In other words, hangovers are best left uncured.

How can I justify this statement? Am I still drunk? Not at all. I have merely worked on the indisputable basis that we perform certain functions best when we are in the right mood for it.

A man who is feeling full of energy and dynamism is likely to do well in a sprint race, but not so well at sitting for a portrait.

A woman in pensive mood is well suited to read a novel, not so well suited to jump out of a plane with a parachute, though if her mood changes she might well prefer to jump out of a plane, especially if it were a Jeffrey Archer novel.

The condition of a person with a hangover can be described as follows: general immobility, self-pity, despair, groaning out loud, suicidal tendencies, nausea, remorse, an inability to stray too far from the lavatory. Not a promising set of symptoms, I grant you, but it may be that such a person is in peak condition for certain functions. He can indeed use his hangover for personal gain.

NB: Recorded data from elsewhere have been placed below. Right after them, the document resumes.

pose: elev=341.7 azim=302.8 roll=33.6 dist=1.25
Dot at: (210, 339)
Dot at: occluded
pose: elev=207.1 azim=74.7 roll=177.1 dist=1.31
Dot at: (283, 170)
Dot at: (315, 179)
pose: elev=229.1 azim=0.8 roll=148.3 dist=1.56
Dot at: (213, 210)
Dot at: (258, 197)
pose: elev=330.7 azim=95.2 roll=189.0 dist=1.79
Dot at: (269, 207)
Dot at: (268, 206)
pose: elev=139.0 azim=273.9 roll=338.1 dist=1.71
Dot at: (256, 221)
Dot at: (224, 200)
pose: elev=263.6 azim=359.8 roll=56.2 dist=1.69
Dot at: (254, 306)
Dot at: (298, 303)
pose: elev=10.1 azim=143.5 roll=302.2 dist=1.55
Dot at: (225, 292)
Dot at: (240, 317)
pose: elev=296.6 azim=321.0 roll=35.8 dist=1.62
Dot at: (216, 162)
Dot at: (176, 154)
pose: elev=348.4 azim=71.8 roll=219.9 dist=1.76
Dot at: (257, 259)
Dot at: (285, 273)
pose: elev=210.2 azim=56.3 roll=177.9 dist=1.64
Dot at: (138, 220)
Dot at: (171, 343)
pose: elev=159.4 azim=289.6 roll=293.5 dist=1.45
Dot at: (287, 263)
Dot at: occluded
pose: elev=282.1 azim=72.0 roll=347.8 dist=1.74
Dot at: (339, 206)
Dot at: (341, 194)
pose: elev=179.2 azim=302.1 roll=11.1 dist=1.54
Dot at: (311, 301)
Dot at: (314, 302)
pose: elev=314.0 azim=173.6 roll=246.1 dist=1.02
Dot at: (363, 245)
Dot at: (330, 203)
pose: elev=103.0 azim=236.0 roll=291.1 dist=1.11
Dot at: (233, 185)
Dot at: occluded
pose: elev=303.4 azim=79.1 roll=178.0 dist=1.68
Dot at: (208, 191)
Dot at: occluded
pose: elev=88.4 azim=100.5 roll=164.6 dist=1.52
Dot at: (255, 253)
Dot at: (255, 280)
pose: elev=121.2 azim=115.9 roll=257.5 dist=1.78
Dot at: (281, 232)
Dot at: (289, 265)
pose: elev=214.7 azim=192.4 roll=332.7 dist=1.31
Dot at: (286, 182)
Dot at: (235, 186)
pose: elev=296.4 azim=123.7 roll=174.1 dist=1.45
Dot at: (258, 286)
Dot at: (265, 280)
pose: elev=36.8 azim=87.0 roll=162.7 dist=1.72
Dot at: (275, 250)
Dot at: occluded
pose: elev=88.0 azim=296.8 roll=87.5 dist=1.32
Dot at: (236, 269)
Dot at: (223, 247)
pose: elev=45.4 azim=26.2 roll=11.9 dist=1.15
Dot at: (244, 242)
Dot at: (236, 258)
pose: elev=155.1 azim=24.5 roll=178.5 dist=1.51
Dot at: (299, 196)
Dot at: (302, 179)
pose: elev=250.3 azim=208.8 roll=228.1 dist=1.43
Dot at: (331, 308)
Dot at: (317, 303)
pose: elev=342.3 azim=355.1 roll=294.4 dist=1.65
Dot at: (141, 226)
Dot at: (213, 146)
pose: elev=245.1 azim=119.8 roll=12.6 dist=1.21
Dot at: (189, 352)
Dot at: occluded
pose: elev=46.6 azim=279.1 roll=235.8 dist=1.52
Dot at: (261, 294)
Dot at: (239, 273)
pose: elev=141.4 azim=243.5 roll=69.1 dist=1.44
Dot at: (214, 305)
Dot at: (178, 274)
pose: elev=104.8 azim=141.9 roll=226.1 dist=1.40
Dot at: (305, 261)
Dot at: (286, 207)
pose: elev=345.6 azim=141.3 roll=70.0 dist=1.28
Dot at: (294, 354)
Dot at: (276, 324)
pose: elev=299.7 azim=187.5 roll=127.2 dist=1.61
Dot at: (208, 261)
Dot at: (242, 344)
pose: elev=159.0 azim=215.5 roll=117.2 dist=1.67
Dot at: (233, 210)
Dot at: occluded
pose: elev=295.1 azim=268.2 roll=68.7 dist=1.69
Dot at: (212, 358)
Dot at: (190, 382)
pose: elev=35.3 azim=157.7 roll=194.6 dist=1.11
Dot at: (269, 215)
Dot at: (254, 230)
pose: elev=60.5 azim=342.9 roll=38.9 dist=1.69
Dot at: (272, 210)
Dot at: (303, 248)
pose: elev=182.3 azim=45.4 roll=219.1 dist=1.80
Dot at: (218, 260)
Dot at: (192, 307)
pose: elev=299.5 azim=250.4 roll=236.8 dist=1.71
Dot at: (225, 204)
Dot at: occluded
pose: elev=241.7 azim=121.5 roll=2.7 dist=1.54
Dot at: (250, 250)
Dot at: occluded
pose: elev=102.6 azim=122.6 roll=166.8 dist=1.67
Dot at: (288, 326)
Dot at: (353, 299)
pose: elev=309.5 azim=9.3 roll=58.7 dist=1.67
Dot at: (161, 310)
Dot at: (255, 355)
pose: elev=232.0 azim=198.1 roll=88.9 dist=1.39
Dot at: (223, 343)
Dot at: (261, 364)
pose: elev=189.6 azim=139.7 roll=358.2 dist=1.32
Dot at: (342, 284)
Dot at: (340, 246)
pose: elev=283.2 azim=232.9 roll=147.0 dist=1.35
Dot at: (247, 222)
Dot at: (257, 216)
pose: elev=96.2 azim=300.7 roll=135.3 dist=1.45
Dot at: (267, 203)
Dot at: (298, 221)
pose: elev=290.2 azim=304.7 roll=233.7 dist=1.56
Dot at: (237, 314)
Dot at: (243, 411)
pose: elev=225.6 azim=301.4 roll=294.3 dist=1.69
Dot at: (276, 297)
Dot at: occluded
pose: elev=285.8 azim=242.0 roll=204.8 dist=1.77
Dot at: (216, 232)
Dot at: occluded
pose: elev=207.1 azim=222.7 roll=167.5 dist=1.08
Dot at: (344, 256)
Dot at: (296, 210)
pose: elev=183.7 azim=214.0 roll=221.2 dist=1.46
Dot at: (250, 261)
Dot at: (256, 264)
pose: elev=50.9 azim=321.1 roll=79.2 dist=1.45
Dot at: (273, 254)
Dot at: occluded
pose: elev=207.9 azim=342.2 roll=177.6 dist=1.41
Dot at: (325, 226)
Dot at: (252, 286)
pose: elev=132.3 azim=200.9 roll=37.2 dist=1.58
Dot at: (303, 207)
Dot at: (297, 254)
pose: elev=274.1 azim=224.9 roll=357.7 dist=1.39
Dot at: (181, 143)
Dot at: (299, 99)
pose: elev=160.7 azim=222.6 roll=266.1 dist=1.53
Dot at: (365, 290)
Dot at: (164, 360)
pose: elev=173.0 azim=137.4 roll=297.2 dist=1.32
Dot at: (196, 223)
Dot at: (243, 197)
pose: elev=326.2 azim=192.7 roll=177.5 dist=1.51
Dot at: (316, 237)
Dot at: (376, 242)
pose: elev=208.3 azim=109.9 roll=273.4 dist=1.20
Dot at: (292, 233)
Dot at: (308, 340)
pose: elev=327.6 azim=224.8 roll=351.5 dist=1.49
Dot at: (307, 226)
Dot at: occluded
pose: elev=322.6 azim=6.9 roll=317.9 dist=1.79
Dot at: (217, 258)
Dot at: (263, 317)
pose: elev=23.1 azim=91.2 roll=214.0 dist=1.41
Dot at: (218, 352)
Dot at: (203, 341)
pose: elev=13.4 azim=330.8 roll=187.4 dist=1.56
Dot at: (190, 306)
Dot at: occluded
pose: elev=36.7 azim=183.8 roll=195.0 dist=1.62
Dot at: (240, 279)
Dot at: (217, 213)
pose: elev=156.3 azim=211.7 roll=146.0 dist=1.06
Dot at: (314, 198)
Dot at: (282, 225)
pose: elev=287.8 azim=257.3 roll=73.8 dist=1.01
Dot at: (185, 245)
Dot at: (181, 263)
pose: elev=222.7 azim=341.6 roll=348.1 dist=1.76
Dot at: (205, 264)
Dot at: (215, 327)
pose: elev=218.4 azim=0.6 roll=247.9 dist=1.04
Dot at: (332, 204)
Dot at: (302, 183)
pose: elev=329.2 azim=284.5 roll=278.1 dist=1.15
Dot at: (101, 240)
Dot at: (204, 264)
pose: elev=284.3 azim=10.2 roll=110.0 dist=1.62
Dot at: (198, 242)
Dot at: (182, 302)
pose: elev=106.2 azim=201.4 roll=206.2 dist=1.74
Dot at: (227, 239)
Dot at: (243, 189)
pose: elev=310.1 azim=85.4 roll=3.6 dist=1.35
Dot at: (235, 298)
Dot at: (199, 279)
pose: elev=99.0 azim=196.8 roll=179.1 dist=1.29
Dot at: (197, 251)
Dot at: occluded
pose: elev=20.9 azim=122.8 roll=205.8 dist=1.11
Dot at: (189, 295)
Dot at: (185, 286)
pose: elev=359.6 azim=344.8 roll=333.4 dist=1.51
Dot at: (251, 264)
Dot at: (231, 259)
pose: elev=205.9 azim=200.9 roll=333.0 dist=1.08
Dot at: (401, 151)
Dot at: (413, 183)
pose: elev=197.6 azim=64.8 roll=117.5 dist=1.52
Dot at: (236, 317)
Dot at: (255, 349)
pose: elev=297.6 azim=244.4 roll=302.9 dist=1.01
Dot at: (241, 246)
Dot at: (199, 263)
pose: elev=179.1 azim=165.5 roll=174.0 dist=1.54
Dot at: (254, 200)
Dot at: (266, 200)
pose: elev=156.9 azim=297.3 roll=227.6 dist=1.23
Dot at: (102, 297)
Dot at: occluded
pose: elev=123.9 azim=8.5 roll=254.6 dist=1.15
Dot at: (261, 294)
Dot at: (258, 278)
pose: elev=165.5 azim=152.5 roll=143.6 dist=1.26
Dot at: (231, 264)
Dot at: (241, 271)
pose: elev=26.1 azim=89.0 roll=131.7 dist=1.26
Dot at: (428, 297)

My research shows that there are a number of functions done best during a hangover period, of which the most notable are:

1 Opening tax office letters.

2 Acting in a Samuel Beckett play.

3 Watching videotapes of programmes you are not looking forward to watching.

3 Listening to a close but not well-loved relative on the telephone, in one of those conversations where the relative does all the talking and you just make the occasional appreciative noise: they won't know it's really a groan.

4 Tackling a crossword you can't do when you're feeling well.

5 Getting out your passport to see if you finally do look like your photo.

6 Ringing up telephone numbers you have found scribbled on a piece of paper with no name attached, and finally having the reckless courage to check them.

7 Trying on the clothes which have been hidden at the back of your cupboard for more than five years.

8 Changing the cat tray, cleaning behind the lavatory or anything which is likely to induce nausea, which you already have, so what can you lose?

9 Hearing very bad news, such as death of a relative or the return of Jeffrey Archer to the scene; bad news normally casts us down but not if we are already down.

10 Taking a turn as a volunteer in your local Samaritans organisation talking on the phone to people who are marginally worse off than you.

11 Listening to anything by Stockhausen.

12 Doing any repair to your car which involves lying on your back underneath it.

13 Tasting all those rather suspicious-looking leftovers in the fridge, any cheese which is now hard outside but might be soft inside, any chutneys or jams which are probably quite all right underneath the mould, etc etc...

14 Making your will.

15 Experimenting with hangover cures.

This last is, of course, doomed to failure, but as any journalist will tell you, the subject is always good for another article.